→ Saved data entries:

◇ ◇ ◇ ◇ ◇ ◇ ◇

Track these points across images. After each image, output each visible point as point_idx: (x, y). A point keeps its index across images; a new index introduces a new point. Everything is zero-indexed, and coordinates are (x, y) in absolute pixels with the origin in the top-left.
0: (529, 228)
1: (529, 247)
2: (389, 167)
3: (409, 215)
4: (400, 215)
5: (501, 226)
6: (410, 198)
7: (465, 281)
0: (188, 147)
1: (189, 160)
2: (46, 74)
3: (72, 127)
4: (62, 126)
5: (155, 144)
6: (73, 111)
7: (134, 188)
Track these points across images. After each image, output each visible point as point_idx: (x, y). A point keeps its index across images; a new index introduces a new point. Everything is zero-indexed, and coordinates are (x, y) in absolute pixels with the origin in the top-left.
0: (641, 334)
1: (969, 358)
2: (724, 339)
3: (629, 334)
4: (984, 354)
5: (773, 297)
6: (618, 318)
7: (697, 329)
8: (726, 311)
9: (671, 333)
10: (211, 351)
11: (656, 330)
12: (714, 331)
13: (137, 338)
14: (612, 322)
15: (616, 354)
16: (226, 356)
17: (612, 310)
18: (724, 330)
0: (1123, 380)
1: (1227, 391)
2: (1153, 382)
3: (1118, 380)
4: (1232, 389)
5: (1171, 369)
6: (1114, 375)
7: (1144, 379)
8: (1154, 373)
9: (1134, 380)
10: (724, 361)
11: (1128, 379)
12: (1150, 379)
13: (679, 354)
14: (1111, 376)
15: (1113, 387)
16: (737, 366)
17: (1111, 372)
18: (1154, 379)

◇ ◇ ◇ ◇ ◇ ◇ ◇

→ Work required:
Your task is to repeat the records exactly. Begin at their first line and stop after the line containing "5: (501, 226)".

→ Solution for this problem:
Track these points across images. After each image, output each visible point as point_idx: (x, y). A point keeps its index across images; a new index introduces a new point. Everything is zero-indexed, and coordinates are (x, y) in absolute pixels with the origin in the top-left.
0: (529, 228)
1: (529, 247)
2: (389, 167)
3: (409, 215)
4: (400, 215)
5: (501, 226)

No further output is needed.